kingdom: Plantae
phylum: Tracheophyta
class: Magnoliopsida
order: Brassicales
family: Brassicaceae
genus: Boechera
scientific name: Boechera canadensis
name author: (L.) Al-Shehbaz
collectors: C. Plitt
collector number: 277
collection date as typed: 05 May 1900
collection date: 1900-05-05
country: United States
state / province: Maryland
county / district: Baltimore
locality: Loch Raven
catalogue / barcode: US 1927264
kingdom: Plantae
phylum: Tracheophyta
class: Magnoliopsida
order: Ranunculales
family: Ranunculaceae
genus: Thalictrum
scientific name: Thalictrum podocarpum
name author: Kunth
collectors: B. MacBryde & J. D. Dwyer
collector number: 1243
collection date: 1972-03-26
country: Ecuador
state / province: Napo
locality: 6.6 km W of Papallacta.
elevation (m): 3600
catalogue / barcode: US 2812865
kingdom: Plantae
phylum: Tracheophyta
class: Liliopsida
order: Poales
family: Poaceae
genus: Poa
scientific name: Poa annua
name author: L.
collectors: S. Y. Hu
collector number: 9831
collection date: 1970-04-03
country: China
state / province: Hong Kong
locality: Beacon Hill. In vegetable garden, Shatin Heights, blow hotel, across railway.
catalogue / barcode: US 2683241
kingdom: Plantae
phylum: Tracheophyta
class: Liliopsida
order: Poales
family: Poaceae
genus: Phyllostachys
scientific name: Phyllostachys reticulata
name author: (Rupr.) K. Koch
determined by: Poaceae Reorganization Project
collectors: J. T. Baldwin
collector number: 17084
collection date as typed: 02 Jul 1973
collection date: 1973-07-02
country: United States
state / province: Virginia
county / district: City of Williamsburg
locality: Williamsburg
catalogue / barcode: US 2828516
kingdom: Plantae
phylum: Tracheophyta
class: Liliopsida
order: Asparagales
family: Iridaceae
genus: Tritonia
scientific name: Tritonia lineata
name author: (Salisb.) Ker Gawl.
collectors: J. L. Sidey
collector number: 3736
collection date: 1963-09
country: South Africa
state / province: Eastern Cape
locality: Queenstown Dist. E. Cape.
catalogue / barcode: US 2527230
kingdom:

• _Enunciado del problema_: Reescribe el material comenzando en la línea con "state / province: Virginia" y siguiendo hasta la línea con "country: South Africa", ambas incluidas. Pon "field number" en lugar de "collector number" y deja todo lo demás igual.

• _Solución desarrollada_:
state / province: Virginia
county / district: City of Williamsburg
locality: Williamsburg
catalogue / barcode: US 2828516
kingdom: Plantae
phylum: Tracheophyta
class: Liliopsida
order: Asparagales
family: Iridaceae
genus: Tritonia
scientific name: Tritonia lineata
name author: (Salisb.) Ker Gawl.
collectors: J. L. Sidey
field number: 3736
collection date: 1963-09
country: South Africa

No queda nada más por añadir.